5 seconds will hook them and intrigue them to learn more about your brand. This influences consumers to jump on your site to learn more about your brand.


30 seconds is enough time to tell a brief overview of a specific offering. This influences the consumer to seek out more information about what you’re offering.


2 minutes is for delivering a complete overview of your brand, offering, mission, etc. This influences consumers to learn more about the topic and makes it easier for them to get involved.


These are not hard and fast timeframes to follow. Play around with the lengths and see what works. Just make sure you have a short, medium, and longer message with all of them being under 2 minutes.


5. Rehearse, rehearse, and rehearse

Once your story is written, it's time to commit it to memory. You should be rehearsing when you’re in the car, shopping, taking a shower, mowing the grass, at family functions, in the mirror, etc. The more you practice, the more natural it will feel – to you and the listener.
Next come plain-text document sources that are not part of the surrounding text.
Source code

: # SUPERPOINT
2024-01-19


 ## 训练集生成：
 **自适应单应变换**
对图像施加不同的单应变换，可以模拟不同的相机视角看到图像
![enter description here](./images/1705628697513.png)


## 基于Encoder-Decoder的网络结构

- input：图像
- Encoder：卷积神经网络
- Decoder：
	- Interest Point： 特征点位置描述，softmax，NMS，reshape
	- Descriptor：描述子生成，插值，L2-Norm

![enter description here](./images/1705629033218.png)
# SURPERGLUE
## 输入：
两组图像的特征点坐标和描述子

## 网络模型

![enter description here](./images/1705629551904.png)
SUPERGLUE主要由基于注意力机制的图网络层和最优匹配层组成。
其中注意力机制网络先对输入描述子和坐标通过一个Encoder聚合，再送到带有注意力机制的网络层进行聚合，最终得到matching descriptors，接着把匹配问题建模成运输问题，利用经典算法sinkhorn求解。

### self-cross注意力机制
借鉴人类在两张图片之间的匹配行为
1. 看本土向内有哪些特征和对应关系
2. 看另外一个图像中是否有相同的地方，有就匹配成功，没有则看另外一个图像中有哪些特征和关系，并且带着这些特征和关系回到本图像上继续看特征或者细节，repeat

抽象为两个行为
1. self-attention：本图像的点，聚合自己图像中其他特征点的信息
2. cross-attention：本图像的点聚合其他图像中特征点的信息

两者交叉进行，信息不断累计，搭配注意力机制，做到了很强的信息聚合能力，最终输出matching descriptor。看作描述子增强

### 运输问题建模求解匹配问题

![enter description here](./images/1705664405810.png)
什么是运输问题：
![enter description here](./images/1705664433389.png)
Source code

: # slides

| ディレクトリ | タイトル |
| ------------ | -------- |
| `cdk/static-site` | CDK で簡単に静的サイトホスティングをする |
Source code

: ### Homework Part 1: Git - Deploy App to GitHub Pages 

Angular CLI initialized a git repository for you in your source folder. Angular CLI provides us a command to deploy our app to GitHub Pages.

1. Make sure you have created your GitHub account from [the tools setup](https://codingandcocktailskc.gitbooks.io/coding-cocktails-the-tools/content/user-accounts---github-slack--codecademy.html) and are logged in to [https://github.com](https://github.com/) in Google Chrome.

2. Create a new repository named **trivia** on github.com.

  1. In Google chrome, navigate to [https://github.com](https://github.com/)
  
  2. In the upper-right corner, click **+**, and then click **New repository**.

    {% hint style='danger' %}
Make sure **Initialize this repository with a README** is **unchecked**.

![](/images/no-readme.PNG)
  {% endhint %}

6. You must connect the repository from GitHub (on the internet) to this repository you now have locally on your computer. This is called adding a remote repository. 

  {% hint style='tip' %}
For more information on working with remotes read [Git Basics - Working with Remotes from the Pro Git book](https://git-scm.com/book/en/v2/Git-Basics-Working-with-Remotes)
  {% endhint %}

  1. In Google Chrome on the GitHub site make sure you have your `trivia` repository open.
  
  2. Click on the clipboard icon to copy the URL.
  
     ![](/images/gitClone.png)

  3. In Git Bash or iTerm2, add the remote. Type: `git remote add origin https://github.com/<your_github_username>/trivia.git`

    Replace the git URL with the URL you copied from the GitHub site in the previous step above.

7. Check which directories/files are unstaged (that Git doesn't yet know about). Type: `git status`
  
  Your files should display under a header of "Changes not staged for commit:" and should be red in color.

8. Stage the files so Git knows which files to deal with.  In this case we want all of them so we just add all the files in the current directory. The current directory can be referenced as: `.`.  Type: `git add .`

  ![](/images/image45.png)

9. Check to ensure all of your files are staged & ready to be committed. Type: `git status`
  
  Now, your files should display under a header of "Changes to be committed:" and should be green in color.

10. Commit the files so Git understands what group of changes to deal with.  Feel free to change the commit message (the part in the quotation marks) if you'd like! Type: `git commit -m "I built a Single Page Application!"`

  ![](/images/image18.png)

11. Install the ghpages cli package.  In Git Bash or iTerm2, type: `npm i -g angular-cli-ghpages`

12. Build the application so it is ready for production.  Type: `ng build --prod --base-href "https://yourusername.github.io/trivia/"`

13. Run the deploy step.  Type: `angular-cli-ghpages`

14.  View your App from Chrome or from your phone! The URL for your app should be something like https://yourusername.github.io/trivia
 Say it out loud as much as you can, and then go out and do it for real. Hit up networking events, leads on LinkedIn, or whatever your method is for finding potential customers.


In reality, there are only so many potential customers you can reach on your own, and that’s why video is so important. You can deliver the same message you’ve been rehearsing and spread it to your entire audience. When your message is unified between you, your team, and your videos, it helps you deliver a consistent message.


Closing Thoughts


If we were able to see a volume knob for today’s digital world, it would be on 11. It’s noisy out there, and a well-crafted story is how brands are breaking through the threshold.


Crafting your story takes a lot of work. It won’t come overnight, and it sure as hell won’t be perfect. Dedicate time to work on your story every day until you’re ready to tell someone. Get as much feedback as you can and keep polishing the edges.


The feedback process continues even out in the field. Your listeners won't usually give you feedback on your messaging – they will tune in or they won't. Pay attention to the engagement with your videos and your in-person discussions. See where they trail off, and then polish those areas.


Communicating with your customers should be a meaningful experience on both sides. We've certainly evolved marketing to adapt to the rising noise levels, but there are still some lingering "best practices" that are outdated. Like poetic verbiage and gimmicky frills that invoke eye rolling. Be the brand that people want to hear from.